Guddu, a callow young boy, is unaware of his parents wherabouts. When the war begins his jaunting off around the railway station ceased. And the station is captured and used only by military men. One day he is carried away by an unfamiliar coal train, quite near to the battlefield. There, he hopes to find his father. Meanwhile, he is morally abducted by a female medical officer. And a story of benign infatuation takes place between two of them.
Late monsoon days had not made the most convenient way for extremely cold winters yet. The morning was very much dewy initially.
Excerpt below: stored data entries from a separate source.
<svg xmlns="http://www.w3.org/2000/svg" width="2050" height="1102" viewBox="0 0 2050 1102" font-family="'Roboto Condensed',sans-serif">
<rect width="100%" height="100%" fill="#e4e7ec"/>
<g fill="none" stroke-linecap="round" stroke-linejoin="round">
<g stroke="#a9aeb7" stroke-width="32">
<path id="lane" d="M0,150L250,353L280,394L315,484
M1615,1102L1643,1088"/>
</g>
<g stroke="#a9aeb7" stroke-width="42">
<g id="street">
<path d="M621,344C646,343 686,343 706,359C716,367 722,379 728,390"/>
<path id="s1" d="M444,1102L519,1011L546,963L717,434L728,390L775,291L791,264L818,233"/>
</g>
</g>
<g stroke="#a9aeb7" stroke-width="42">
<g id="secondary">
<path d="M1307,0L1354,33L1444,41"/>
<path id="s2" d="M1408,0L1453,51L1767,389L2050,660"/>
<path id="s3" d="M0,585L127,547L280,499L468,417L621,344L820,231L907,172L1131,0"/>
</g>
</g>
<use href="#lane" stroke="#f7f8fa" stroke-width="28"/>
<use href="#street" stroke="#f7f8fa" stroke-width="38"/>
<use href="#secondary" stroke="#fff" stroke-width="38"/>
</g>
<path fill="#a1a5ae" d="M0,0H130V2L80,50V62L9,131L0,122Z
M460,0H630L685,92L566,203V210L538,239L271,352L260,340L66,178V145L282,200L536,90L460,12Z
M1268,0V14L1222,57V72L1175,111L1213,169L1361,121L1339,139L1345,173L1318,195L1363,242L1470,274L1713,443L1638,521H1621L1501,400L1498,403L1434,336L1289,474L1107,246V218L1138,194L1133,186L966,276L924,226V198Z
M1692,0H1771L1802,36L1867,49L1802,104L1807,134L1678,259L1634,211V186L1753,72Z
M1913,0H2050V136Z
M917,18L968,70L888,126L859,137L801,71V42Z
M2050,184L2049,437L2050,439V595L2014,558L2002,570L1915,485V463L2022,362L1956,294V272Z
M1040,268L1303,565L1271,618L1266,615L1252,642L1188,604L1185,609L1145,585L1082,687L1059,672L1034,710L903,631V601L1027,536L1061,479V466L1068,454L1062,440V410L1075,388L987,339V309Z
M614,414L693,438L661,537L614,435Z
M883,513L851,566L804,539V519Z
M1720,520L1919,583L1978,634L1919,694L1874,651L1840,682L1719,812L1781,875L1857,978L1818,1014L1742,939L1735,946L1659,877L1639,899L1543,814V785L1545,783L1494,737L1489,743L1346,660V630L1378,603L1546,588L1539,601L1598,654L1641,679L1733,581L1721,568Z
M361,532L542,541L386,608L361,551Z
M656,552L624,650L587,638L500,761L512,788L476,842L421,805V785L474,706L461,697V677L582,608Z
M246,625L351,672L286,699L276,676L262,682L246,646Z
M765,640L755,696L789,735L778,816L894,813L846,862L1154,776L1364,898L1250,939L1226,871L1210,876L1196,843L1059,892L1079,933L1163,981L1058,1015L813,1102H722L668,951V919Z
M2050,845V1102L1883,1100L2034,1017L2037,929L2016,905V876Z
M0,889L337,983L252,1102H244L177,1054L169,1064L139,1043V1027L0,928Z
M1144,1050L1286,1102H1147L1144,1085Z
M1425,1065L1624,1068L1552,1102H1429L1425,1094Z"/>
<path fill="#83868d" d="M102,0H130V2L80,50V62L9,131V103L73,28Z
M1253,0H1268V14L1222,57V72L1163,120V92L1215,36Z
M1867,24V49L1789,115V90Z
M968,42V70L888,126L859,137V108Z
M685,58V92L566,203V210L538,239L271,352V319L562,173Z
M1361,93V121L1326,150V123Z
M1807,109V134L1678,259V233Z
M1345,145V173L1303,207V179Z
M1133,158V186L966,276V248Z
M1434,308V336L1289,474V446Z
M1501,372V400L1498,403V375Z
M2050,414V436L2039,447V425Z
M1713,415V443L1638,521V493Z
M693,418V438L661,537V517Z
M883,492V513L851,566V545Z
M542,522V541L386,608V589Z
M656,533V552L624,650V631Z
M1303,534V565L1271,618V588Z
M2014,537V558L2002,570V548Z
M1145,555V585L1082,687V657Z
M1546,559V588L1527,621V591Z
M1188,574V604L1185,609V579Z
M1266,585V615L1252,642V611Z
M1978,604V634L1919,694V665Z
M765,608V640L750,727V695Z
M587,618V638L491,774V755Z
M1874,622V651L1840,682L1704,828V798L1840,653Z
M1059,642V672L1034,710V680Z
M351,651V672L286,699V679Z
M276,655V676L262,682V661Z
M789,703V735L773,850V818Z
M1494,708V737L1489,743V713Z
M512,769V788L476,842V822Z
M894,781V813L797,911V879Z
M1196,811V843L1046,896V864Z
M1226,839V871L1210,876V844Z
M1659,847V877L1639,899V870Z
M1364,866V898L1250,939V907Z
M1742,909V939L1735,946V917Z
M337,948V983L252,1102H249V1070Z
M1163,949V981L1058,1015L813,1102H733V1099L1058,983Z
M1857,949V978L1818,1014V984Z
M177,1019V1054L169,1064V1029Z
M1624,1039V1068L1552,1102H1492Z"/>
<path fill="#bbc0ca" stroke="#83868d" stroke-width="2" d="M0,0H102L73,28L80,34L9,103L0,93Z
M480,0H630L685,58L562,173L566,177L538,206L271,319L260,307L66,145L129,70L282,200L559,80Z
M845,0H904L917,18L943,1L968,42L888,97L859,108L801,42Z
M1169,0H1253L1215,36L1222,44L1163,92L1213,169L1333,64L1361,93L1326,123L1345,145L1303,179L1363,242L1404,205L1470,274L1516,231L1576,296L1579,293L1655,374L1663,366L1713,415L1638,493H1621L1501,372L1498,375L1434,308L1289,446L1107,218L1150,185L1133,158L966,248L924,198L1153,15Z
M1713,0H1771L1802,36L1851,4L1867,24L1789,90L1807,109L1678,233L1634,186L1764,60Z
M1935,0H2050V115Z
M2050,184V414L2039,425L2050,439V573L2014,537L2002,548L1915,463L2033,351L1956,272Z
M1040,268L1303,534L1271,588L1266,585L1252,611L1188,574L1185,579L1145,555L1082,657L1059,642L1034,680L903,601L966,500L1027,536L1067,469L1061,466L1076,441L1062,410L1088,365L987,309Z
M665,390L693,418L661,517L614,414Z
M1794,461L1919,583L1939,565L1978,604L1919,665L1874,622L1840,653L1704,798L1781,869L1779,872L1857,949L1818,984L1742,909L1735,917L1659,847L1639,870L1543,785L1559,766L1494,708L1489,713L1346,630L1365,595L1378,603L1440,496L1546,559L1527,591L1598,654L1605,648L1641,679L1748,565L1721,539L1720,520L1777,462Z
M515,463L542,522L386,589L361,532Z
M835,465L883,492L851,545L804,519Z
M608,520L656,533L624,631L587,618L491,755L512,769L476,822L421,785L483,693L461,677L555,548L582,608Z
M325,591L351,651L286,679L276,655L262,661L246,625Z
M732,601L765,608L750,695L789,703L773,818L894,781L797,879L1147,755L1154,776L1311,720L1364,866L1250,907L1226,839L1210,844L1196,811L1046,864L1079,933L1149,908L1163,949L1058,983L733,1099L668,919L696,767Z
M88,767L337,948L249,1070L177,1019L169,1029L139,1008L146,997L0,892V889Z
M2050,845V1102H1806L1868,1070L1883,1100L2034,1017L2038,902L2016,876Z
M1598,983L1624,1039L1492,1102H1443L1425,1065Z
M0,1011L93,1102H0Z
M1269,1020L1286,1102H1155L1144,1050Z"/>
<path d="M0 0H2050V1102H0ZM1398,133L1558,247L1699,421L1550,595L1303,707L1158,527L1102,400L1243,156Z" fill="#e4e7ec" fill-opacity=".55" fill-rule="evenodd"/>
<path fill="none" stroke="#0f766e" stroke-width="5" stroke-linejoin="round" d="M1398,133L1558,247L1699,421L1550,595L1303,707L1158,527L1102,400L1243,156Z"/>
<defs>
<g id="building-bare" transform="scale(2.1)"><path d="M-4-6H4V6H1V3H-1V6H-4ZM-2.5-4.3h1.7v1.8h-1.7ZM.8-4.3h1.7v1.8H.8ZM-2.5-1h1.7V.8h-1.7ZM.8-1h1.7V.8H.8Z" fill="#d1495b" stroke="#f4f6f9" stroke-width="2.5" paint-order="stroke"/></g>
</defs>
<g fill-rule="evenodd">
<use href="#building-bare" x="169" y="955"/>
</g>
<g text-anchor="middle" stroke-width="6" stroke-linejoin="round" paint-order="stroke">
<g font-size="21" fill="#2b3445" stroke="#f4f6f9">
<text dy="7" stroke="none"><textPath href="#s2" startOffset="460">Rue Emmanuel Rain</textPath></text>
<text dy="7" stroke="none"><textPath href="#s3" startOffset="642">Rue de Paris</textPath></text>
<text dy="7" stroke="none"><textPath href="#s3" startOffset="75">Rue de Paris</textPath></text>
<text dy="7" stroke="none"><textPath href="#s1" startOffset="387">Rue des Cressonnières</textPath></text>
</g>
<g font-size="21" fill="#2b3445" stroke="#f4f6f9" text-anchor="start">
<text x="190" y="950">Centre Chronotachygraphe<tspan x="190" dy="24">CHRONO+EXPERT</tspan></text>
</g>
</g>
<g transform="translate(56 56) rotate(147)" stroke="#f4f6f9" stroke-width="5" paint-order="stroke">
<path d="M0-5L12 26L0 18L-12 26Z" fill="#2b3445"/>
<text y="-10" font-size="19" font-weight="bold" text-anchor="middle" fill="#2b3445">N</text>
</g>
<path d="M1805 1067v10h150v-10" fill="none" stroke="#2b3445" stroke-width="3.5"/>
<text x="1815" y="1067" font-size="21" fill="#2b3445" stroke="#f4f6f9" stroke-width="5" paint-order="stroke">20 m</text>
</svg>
As the spell proceeded, it turned out quiet morning like other undisturbed days. And the illusive fog had almost been diminished by this time. The position of the sun was at early stage, later it would become variable and unreliable. The sheesham trees on both the sides of the long stretched narrow road had silent boughs and sleepy canopies. The boles looked shrivelled into ineffectual sun rays. The far off mountains as always looked hazy and white, and often glistened when the sun shuffled over the sheets of swarming grey and heavy clouds. The rays, bunch of golden beams, whenever poured down like sudden waterfalls, patches of brightness and vividness had caused immense joy on the earth.
He was out for a while. Had a hope, and longing to see how life runs in sheesham trees when they got actuated by tender zephyr. It had murmured a new day’s enigma into him. The morning soft breeze was extremely slow in pace, crossing him like cavalier ripples. Being in ignorance but brazen too, lustily. Deliberately. He returned inside.
“This ceramic mug is given by your father.”
“They call it Chini-mugga because it comes from Cheen.”
“When will father come to meet us.” he asked, and at this Nana sensed embarrassingly that this little boy might get nostalgic or at least ruin his morning mood and might delay him reaching the factory.
“They both would come soon.”
“When, next week or month?” he asked quite innocently. And expected an immediate reply.
“May be at this Eid; as they promised last time.”
He kept his emptying ceramic mug with a thud. So big that it was tough to hold comfortably. He squatted down comfortably, in semi-meditative posture. It reduced the distance between Chini-mugga and his jaw. Hands coordination had bettered. Nani poured two small cups into his Chini-mugga. The black simmering tea brimmed up till the roundness. It was sheer hot; the steam was rising up in rapid gusts of vapours. His eyes broadened, he thrust his face over it, twisted his face like a mouse and felt the hot pleasing steam, rising up through his jaw and face. Nani was seated opposite him, she was sitting quietly. He was certain he had to devour the entire tea with ghee smeared rotis. Nana rolled up another roti and dipped soundlessly, and stirred into his indigenous mugga, and ate in haste morsels. He finished. Stood up and went outside. It wasn't raining then. He sat on the charpoy, which was laid in the courtyard beneath the sheesham tree. He began smoking beedi like a veteran smoker in a vacant disposition.
Nani and he were seated inside the thatch roofed hut. Nani could not get up until he finished tea. Her deep gaze fixed on him and he was untidily sipping and devouring. Stained his magenta kurta, drops from mouth trickled down on his legs around the locked ankles.
“Guddu, would you like to eat more rotis? If so, let me know I will prepare some more tea.”